**** MATERIAL PROVIDED

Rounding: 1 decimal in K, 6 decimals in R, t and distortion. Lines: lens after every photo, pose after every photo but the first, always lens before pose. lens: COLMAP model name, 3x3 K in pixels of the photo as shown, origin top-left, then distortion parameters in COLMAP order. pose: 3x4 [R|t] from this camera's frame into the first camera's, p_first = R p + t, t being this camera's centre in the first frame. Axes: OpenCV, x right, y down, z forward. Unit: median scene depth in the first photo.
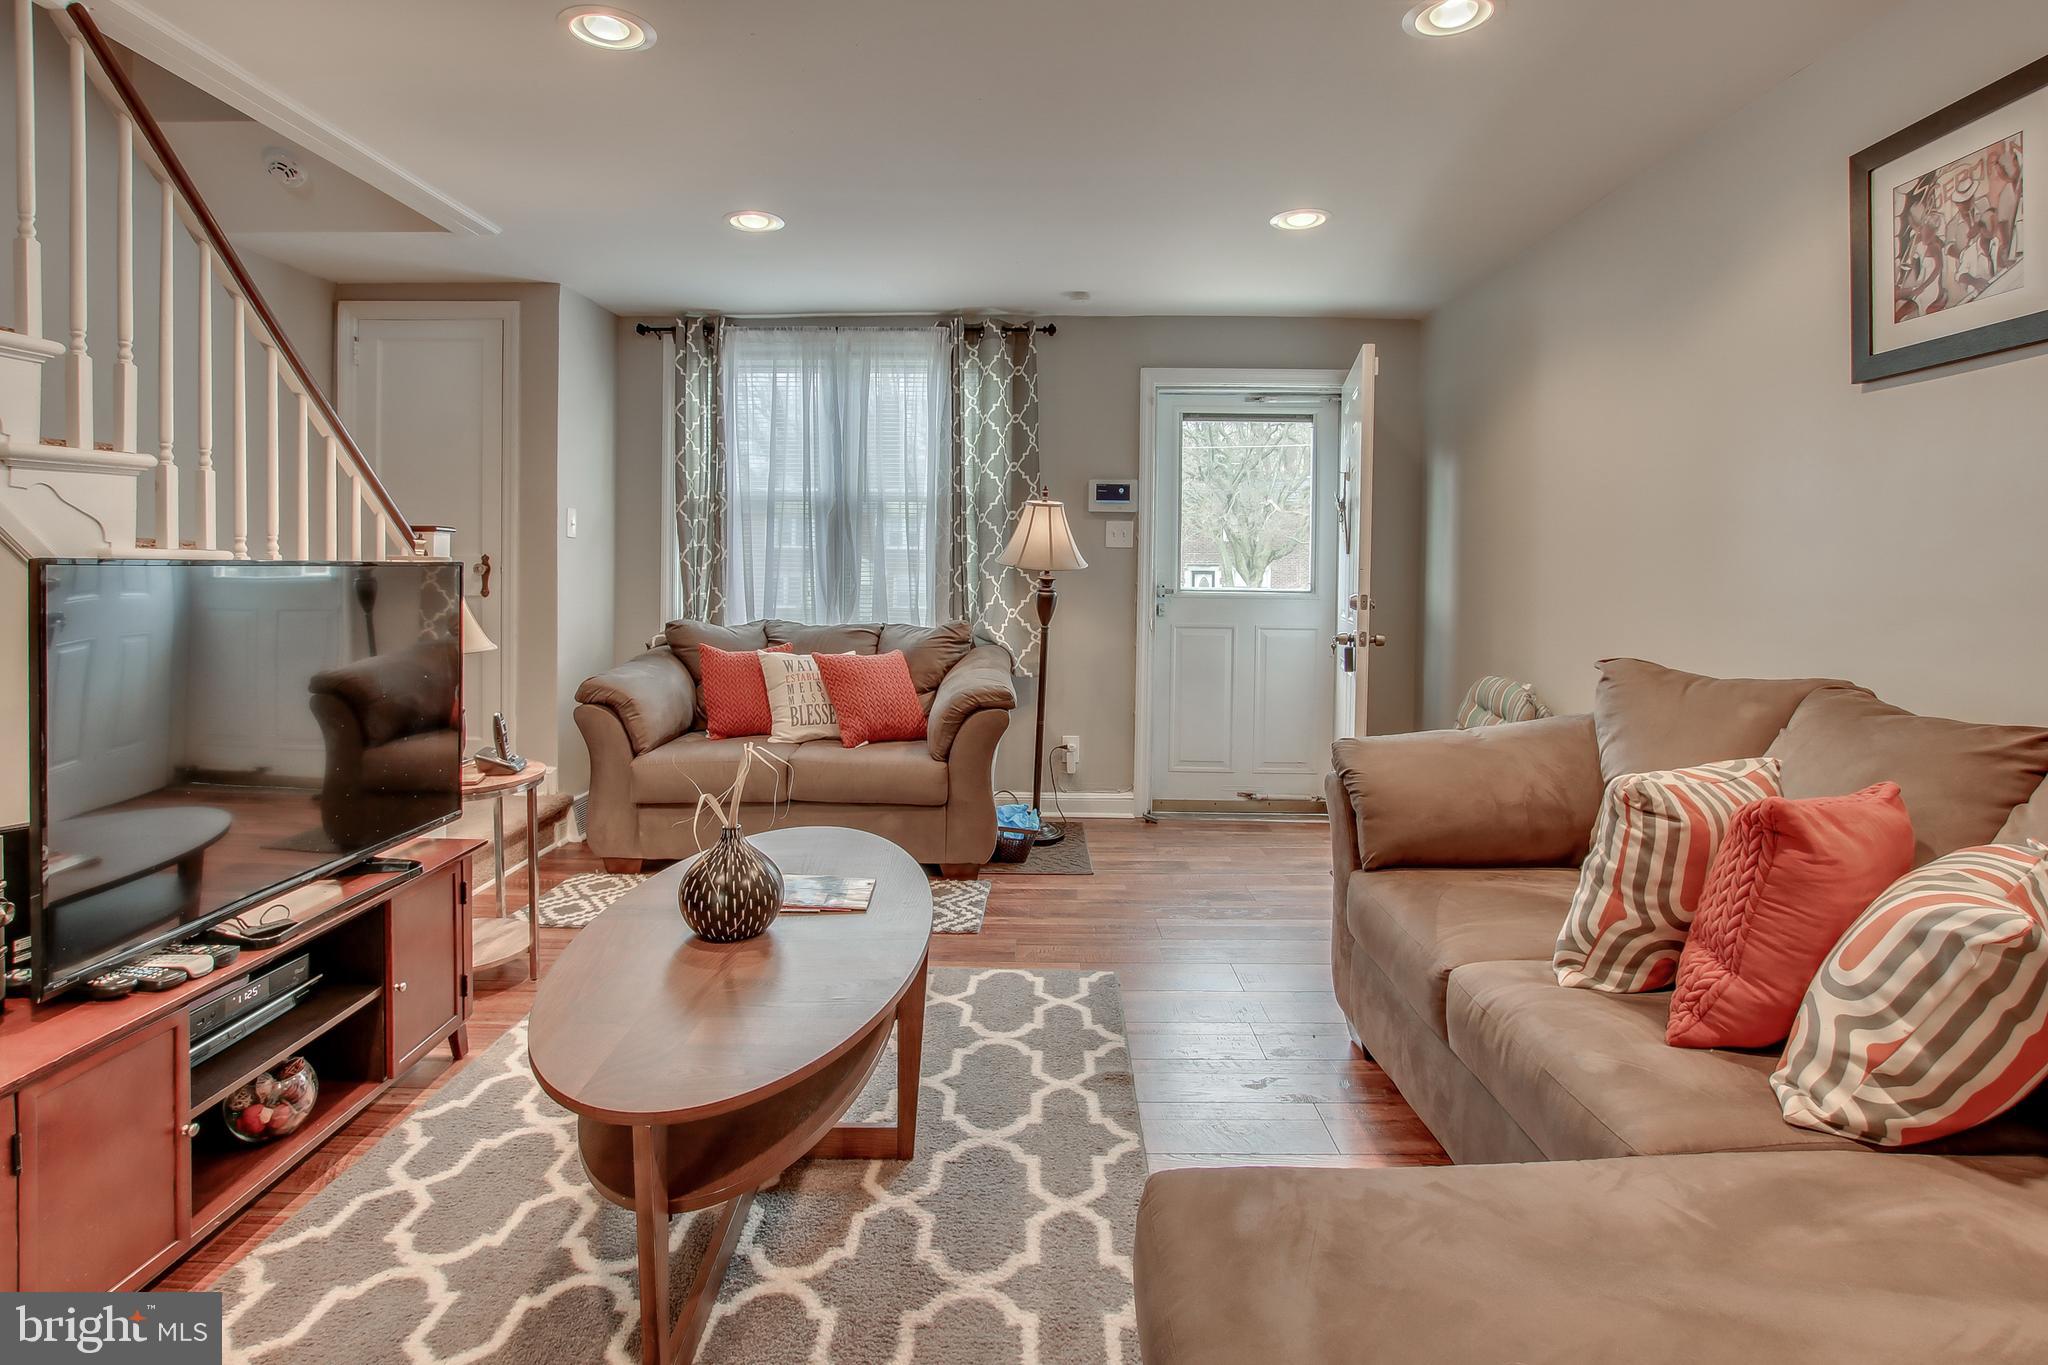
lens RADIAL K [[1011.8, 0, 1023.1], [0, 1011.8, 578.9], [0, 0, 1]] dist [-0.036770, 0.009298]
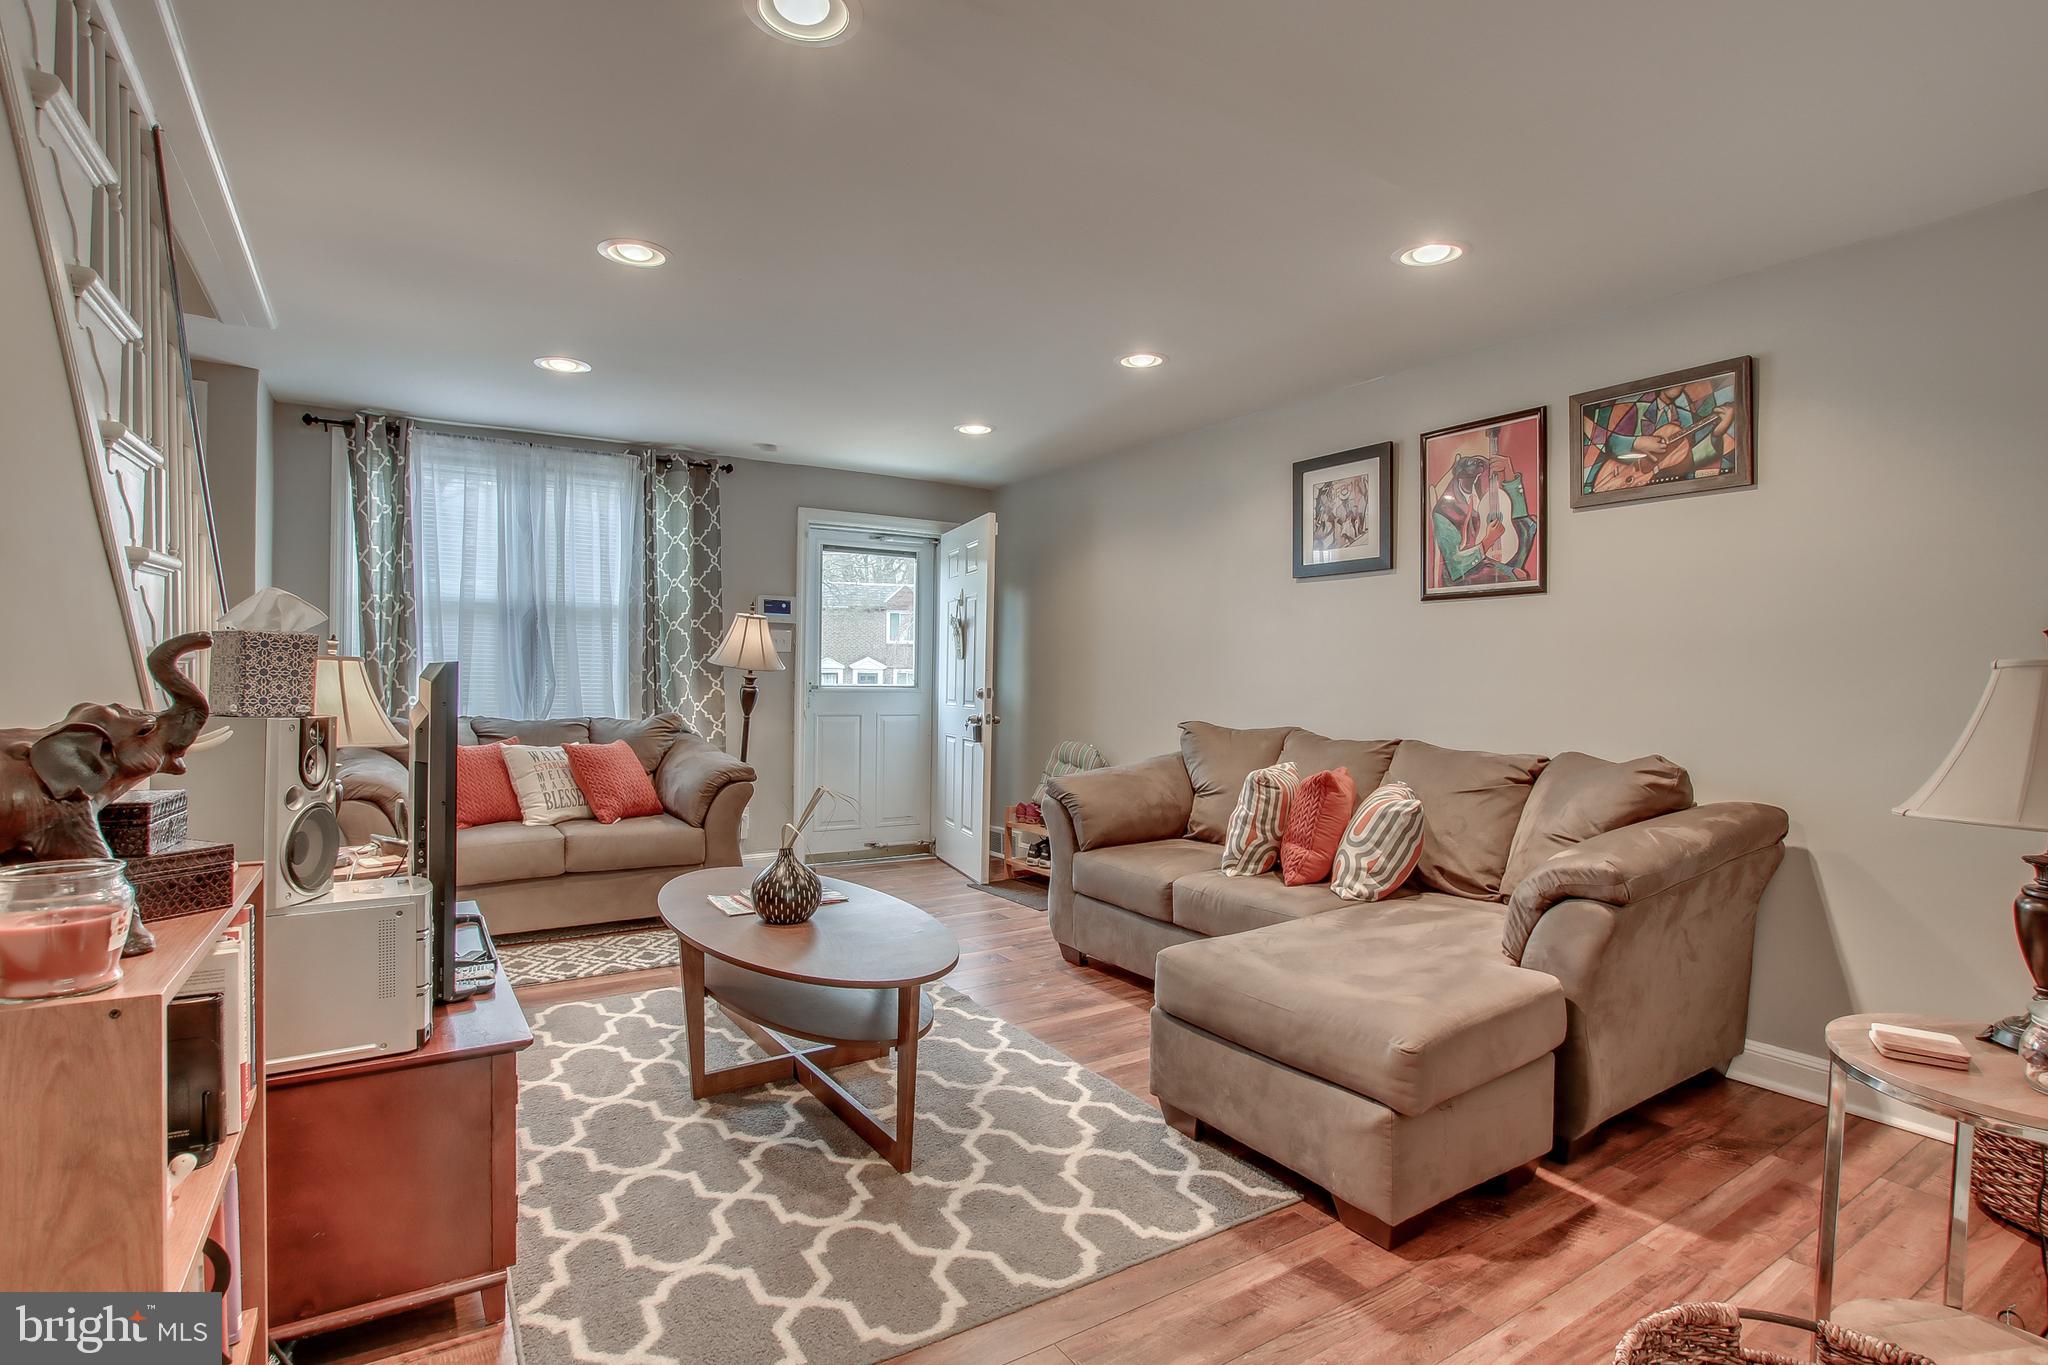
lens RADIAL K [[982.9, 0, 1015.0], [0, 982.9, 676.5], [0, 0, 1]] dist [-0.021292, 0.000318]
pose [[0.835663, -0.000194, 0.549243, -0.645732], [0.000234, 1.000000, -0.000002, -0.001728], [-0.549243, 0.000130, 0.835663, -0.304837]]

********

TASK DESCRIPTION>
Reproduce the lines above letter for letter. The pictures stay behind.

SOLVED EXERCISE>
Rounding: 1 decimal in K, 6 decimals in R, t and distortion. Lines: lens after every photo, pose after every photo but the first, always lens before pose. lens: COLMAP model name, 3x3 K in pixels of the photo as shown, origin top-left, then distortion parameters in COLMAP order. pose: 3x4 [R|t] from this camera's frame into the first camera's, p_first = R p + t, t being this camera's centre in the first frame. Axes: OpenCV, x right, y down, z forward. Unit: median scene depth in the first photo.
lens RADIAL K [[1011.8, 0, 1023.1], [0, 1011.8, 578.9], [0, 0, 1]] dist [-0.036770, 0.009298]
lens RADIAL K [[982.9, 0, 1015.0], [0, 982.9, 676.5], [0, 0, 1]] dist [-0.021292, 0.000318]
pose [[0.835663, -0.000194, 0.549243, -0.645732], [0.000234, 1.000000, -0.000002, -0.001728], [-0.549243, 0.000130, 0.835663, -0.304837]]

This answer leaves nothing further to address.